» **EXCERPT TO READ**
((

Citigroup Agrees to $97.4 Million Settlement in Money Laundering Inquiry


For years, Citigroup employees feared that millions of dollars the bank was moving to Mexico might be suspicious. Yet in many cases, the bank did not alert regulators or step up its monitoring for money laundering, federal prosecutors said Monday.

Even as the Citigroup unit Banamex USA was growing to dominate remittances from the United States to Mexico, the bank did not properly safeguard its systems from being infiltrated by drug money and other illicit funds, prosecutors said.

On Monday, Citigroup agreed to pay $97.4 million in a settlement after a long federal investigation into Banamex USA. In exchange, the Justice Department will not file criminal charges against the bank in connection with inadequate oversight of Banamex USA, which is based in California.

As part of the agreement, Banamex USA "admitted to criminal violations by willfully failing to maintain an effective anti-money-laundering" compliance program, the Justice Department said.

The deal represents the first such agreement between a major bank and the Justice Department under Attorney General Jeff Sessions.

It also resolves some of Citigroup's most serious regulatory issues related to its profitable, but risky, business in Mexico.

From 2007 to 2012, Banamex USA generated about 18,000 internal alerts of suspicious transactions among the 30 million Mexico remittances it processed, prosecutors said.

))

Source data

((

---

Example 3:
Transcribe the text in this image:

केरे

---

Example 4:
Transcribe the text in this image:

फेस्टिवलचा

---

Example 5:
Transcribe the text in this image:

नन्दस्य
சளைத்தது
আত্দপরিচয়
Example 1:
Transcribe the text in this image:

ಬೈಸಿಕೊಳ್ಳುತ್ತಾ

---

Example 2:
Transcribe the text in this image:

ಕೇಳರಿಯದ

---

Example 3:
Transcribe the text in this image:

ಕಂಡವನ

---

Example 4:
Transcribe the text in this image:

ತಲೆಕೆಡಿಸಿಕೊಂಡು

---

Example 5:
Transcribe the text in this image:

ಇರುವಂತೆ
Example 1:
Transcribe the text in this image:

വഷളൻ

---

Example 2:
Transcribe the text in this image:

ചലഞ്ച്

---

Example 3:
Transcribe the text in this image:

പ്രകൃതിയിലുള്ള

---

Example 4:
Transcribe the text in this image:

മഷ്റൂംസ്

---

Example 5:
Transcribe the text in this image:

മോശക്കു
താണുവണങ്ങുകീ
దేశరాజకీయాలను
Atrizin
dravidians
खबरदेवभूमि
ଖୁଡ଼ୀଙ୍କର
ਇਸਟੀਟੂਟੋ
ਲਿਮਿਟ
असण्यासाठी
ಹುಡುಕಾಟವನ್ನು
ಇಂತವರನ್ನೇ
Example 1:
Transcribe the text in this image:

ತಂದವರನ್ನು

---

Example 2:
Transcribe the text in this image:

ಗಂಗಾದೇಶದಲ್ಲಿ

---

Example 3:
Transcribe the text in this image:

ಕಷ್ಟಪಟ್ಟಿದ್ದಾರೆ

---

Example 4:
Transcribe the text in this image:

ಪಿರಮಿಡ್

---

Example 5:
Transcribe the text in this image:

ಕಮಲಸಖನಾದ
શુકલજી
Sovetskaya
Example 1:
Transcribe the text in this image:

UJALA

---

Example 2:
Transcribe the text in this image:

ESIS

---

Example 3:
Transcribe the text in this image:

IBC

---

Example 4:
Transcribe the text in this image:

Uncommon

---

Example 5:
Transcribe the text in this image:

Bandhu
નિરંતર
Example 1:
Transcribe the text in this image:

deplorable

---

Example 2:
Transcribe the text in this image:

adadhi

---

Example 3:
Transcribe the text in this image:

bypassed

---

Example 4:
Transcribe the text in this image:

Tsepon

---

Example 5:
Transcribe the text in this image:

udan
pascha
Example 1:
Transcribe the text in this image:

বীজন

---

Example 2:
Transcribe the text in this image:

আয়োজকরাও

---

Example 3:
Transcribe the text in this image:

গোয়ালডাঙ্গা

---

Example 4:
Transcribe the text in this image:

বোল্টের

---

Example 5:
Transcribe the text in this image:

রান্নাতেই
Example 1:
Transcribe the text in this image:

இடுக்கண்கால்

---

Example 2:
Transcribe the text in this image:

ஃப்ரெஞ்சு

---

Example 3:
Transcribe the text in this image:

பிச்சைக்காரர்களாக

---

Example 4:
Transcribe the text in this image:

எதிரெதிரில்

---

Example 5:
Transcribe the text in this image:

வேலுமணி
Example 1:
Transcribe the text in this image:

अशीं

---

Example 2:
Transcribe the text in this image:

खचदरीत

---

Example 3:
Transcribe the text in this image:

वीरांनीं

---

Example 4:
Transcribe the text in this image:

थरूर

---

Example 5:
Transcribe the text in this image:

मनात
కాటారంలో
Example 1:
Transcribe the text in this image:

))

» **DIRECTION A**
In the Citigroup settlement article, how many internal alerts of suspicious transactions did Banamex USA generate from 2007 to 2012?
» **DIRECTION B**
Recast the records, from the first one through the line that contains "പ്രകൃതിയിലുള്ള", as a two-column CSV with the columns instruction and transcription. Give one row per record, and put each value in a single quoted field with any line breaks replaced by spaces.

» **EXERCISE SOLUTION A**
About 18,000.

» **EXERCISE SOLUTION B**
instruction,transcription
"--- Example 3: Transcribe the text in this image:","केरे"
"--- Example 4: Transcribe the text in this image:","फेस्टिवलचा"
"--- Example 5: Transcribe the text in this image:","नन्दस्य சளைத்தது আত্দপরিচয়"
"Example 1: Transcribe the text in this image:","ಬೈಸಿಕೊಳ್ಳುತ್ತಾ"
"--- Example 2: Transcribe the text in this image:","ಕೇಳರಿಯದ"
"--- Example 3: Transcribe the text in this image:","ಕಂಡವನ"
"--- Example 4: Transcribe the text in this image:","ತಲೆಕೆಡಿಸಿಕೊಂಡು"
"--- Example 5: Transcribe the text in this image:","ಇರುವಂತೆ"
"Example 1: Transcribe the text in this image:","വഷളൻ"
"--- Example 2: Transcribe the text in this image:","ചലഞ്ച്"
"--- Example 3: Transcribe the text in this image:","പ്രകൃതിയിലുള്ള"